作者: 小黑    时间: 2011-12-31 12:22
北京阿威好像用的就是特别版M8,可以问问他。
作者: Hendlr    时间: 2011-12-31 12:27
回复 小黑 的帖子就是听阿威说好才定为YY对象的。“255mk2打不过我的audionote m8特别版,速度力度密度动态音场都输,前者更委婉些,味道各有千秋。”这是阿威的原话。


   
作者: Hendlr    时间: 2011-12-31 12:32
这是David的评价:“我只听过M8。其实它们哥仨的最大区别就在电源上,级别越高,电源规模就越大。当然其中的好处只有在大型系统上才能体现出来。我在北京阿威那里听M8+FM411,印象极深极好。只是,连二手的M8都要10~13万,不知根知底,真不敢碰。还有一点供兄考虑,胆的后续供应一定要考虑好,NOS胆买一只少一只,要配对的话就更难,所以,要是我上成品胆前级,会考虑AN的M8或者KONDO的M77,一来省米,二来搜集NOS备用胆的压力会小一些,因为M8/M77用的胆的数量少一些。”
有哪些兄台听过能否也谈谈?

作者: Hendlr    时间: 2011-12-31 12:36
但“隐市”大佬却又说过M10与FM115搭配不是不好听,是“不能听”。
作者: 小黑    时间: 2011-12-31 12:42
我在阿威家听过他当时的M8+411+威信8,感觉是威信8在他家发挥最好的一次。
作者: Hendlr    时间: 2011-12-31 12:48
支持小黑兄先上M8银版探路,我等纸上谈兵的YY客好跟上
作者: Hendlr    时间: 2011-12-31 12:57
还是David的话:“听CD的话,阿威的M8系我听过的最好前级(无论胆石、没有之一)。至于NOS胆,我问过大象行,他们提供一套M8的备用胆(似乎是5只),大约3000元人民币。但我相信那些胆不会是特别牛的胆。年代早一些(比如50年代)的、知名度高一些的NOS管是相当贵的。比如5687这只AN/KONDO喜欢用的管子,我近期从美国买的一对(配对、低噪音)5687 Tungsol是175美元,不含运费及银行手续费。”
唉,大佬的话毒人啊!


作者: kyw    时间: 2011-12-31 13:11
M8与M10主放线路一样,M10输出牛铁芯不一样效率与频宽不一样,电源更不一样。
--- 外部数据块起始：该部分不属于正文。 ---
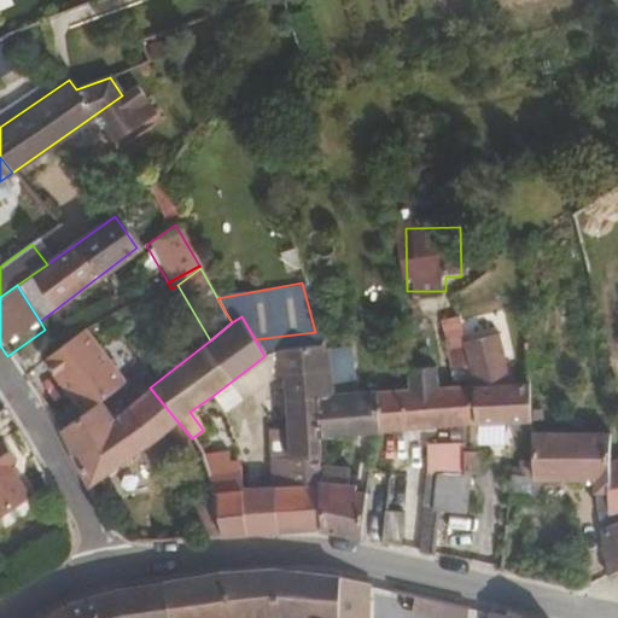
[(320,345),(315,332),(255,339),(264,356),(269,351),(279,348),(320,345)]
M8没有M10八成功力。
作者: David    时间: 2011-12-31 13:43
从可得到的资料看(各位看官请留意这个前提),M10输出牛(铁芯所用)的坡莫合金的含镍量是55%,而M8是50%。两者的输出牛可能还有其它的不同,只是我们尚不知道。
作者: David    时间: 2011-12-31 13:45
2008年在香港某论坛上下载的帖子:
M8 已經是劇毒,M10 更是見血封喉。。。
Audio Note M8有幸聽過。那天只是聽許美靜的廣東大碟,感動不已,弄得我鼻子酸溜溜。我想Chowhwk會喜歡Audio Note M8。
友人也是如此說, M8 是有本事把細緻的美態和像火車頭的動態和澎湃集于一身。
下一次找機會聼一下。
就價錢計M10貴M8 MK2約50%,但講聲M10係恐怖級拋離M8。所以你若試M8就不如狠下心腸直上M10  

鐵兄,M10 lee支唔係兩頭都利既針,而是係一支超級大毒針,打了入人體內,再世華佗都救唔番,真的要唱;小生小生怕怕囉....................   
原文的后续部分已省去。